Fluch der Meere (Historischer Roman) (German Edition)
Es wird Zeit, dass wir diese Bürde wieder los werden. Laut sagte er jedoch: "Ihr seid eine wahre Konkurrenz zur aufgehenden Sonne. Trotz ihrem wahrlich herrlichen Anblick vermag sie beinahe Euch gegenüber zu verblassen."
"So, meint Ihr?" Carla wirkte zwar unausgeschlafen, aber ihr Verstand war wacher als es dem Zweiten lieb sein konnte. Sie durchschaute seine Schmeichelei prompt. "Beinahe wäre ich auf Eure Worte hereingefallen. Hättet Ihr nur nicht allzu dick aufgetragen. Ach, ich sehe Euch an, dass Euch meine Aussprache stört. Glaubt mir, meine Aussprache des Englischen ist immer noch besser als Euer Benehmen. Ihr solltet Euch ruhig einmal einen Exkurs in Benimm gönnen. Ich wüsste da einen ausgezeichneten Lehrer, zum Beispiel Euren Kommandanten Lord Donald Cooper!"

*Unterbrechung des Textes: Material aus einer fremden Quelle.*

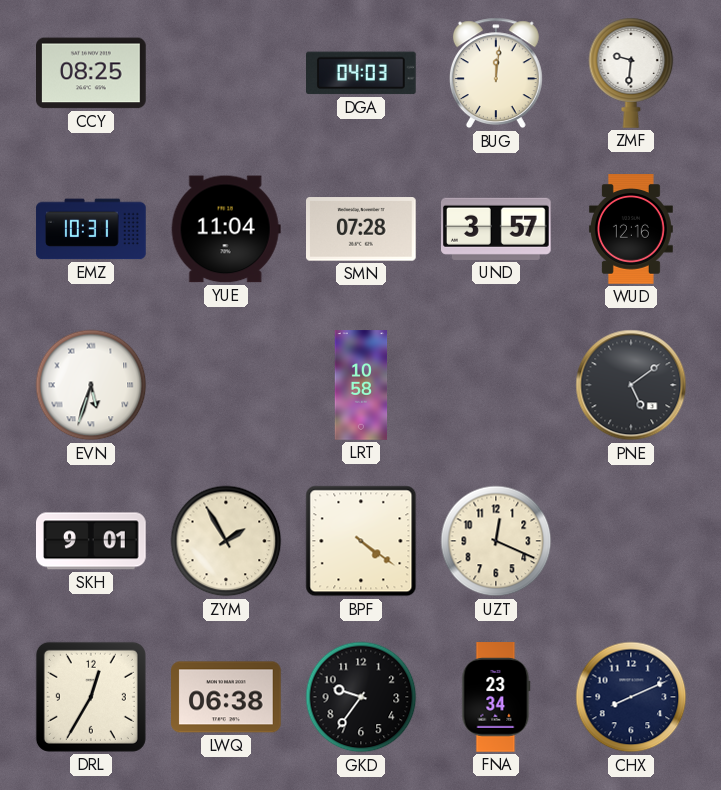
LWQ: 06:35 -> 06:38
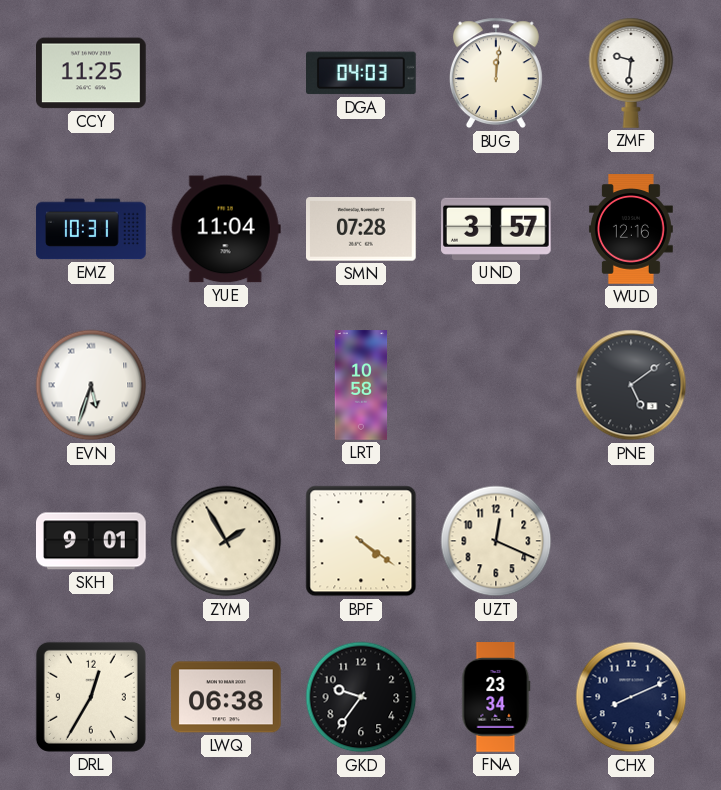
CCY: 08:25 -> 11:25
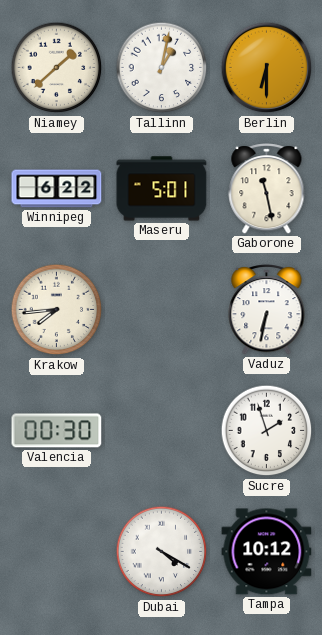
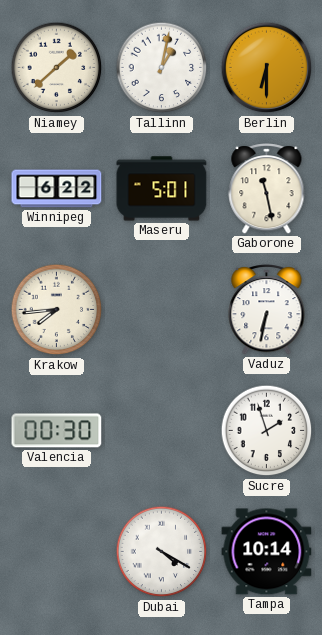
Tampa: 10:12 -> 10:14
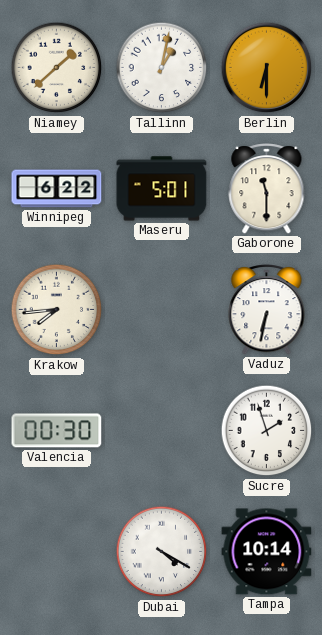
Gaborone: 11:28 -> 11:30
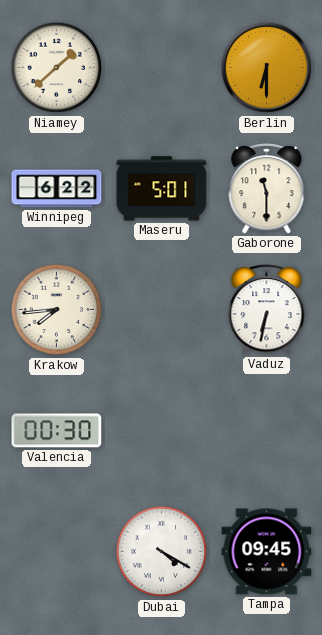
Tallinn: 1:02 -> none
Sucre: 1:57 -> none
Tampa: 10:14 -> 09:45
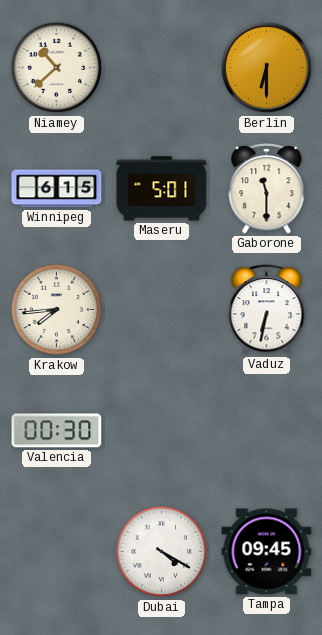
Niamey: 1:38 -> 10:38
Winnipeg: 6:22 -> 6:15
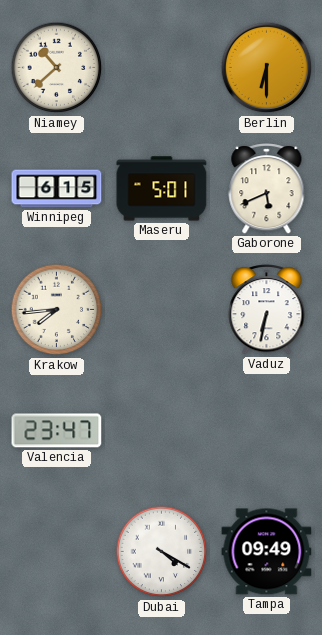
Gaborone: 11:30 -> 5:41
Valencia: 00:30 -> 23:47
Tampa: 09:45 -> 09:49
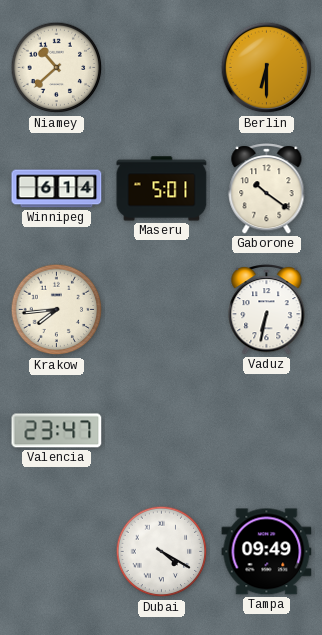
Winnipeg: 6:15 -> 6:14
Gaborone: 5:41 -> 10:21
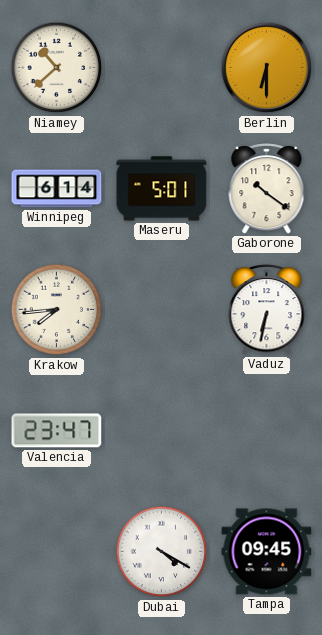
Tampa: 09:49 -> 09:45
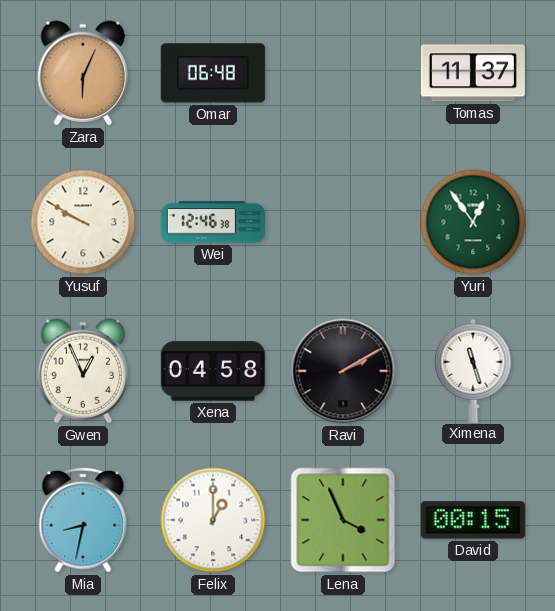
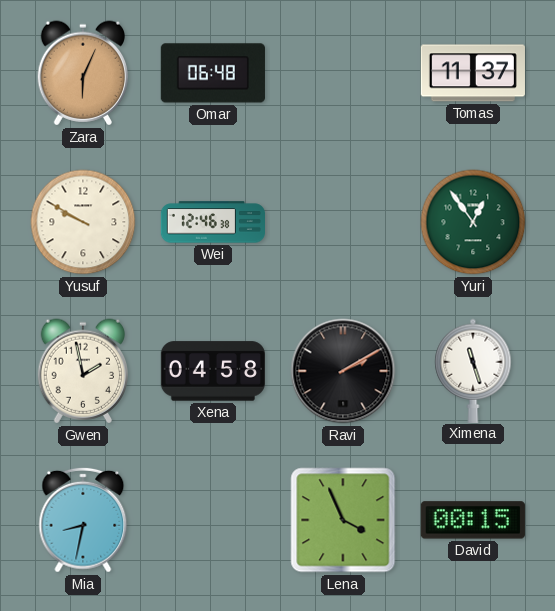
Gwen: 12:56 -> 1:58
Felix: 1:00 -> none
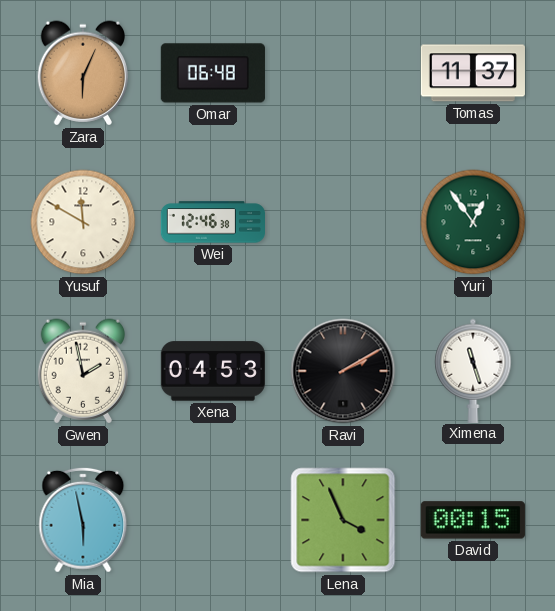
Yusuf: 9:50 -> 11:50
Xena: 04:58 -> 04:53
Mia: 8:32 -> 5:58
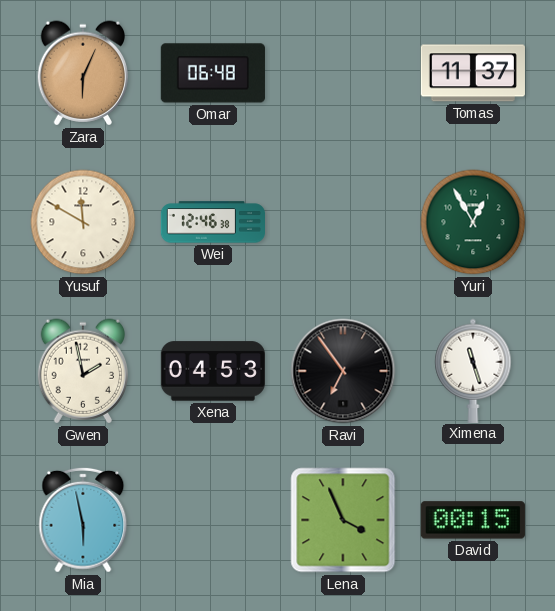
Yuri: 12:54 -> 12:55
Ravi: 2:10 -> 6:54
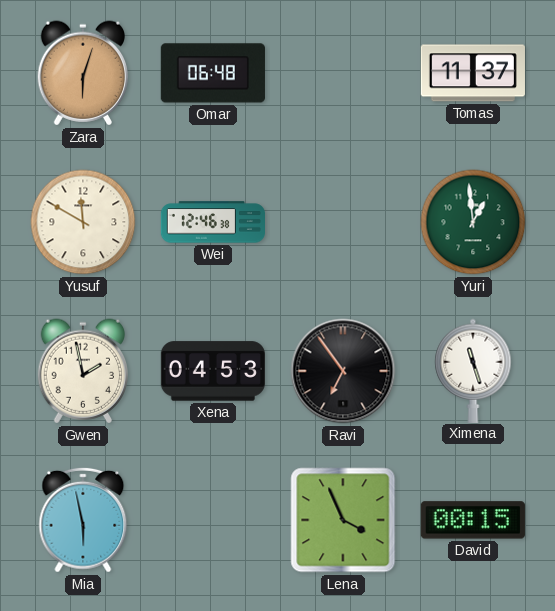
Zara: 6:04 -> 6:03
Yuri: 12:55 -> 12:59
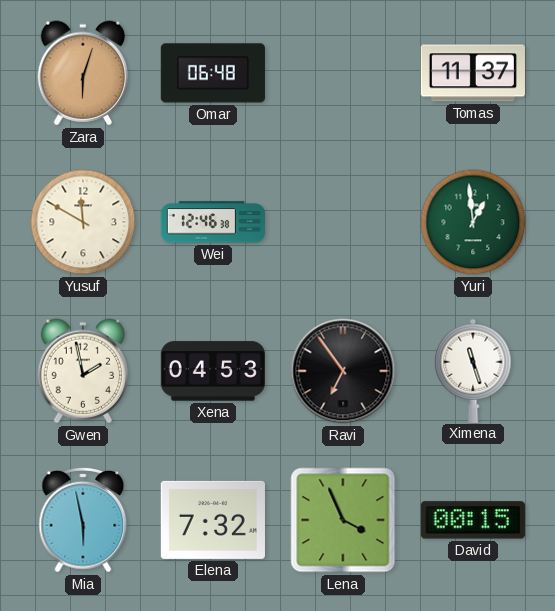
Elena: none -> 7:32
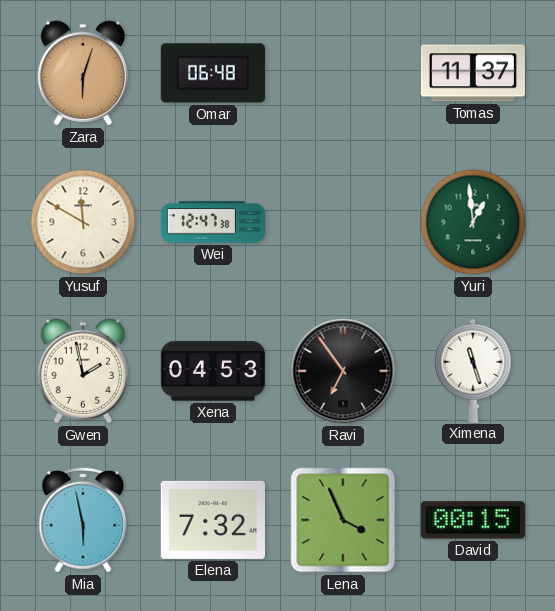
Wei: 12:46 -> 12:47
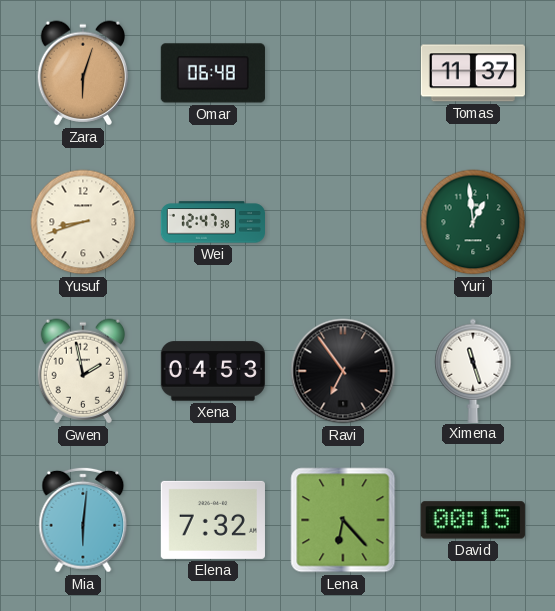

In seinen Augen blitzte es verräterisch, doch er beherrschte sich meisterlich und deutete diesmal eine viel gekonntere Verbeugung an.
"Wie Ihr beliebt, Prinzessin. Ich werde mich gleich an ihn wenden."
"So er nichts Besseres zu tun hat als sich um hoffnungslose Talente zu kümmern. - Wo ist er eigentlich?" Blitzschnell wechselte sie das Thema. Der Zweite schluckte erst einmal schwer, um die erneute Abfuhr zu verdauen, ehe er bemüht höflich antwortete: "Auf dem Schiff, Eure Durchlaucht!"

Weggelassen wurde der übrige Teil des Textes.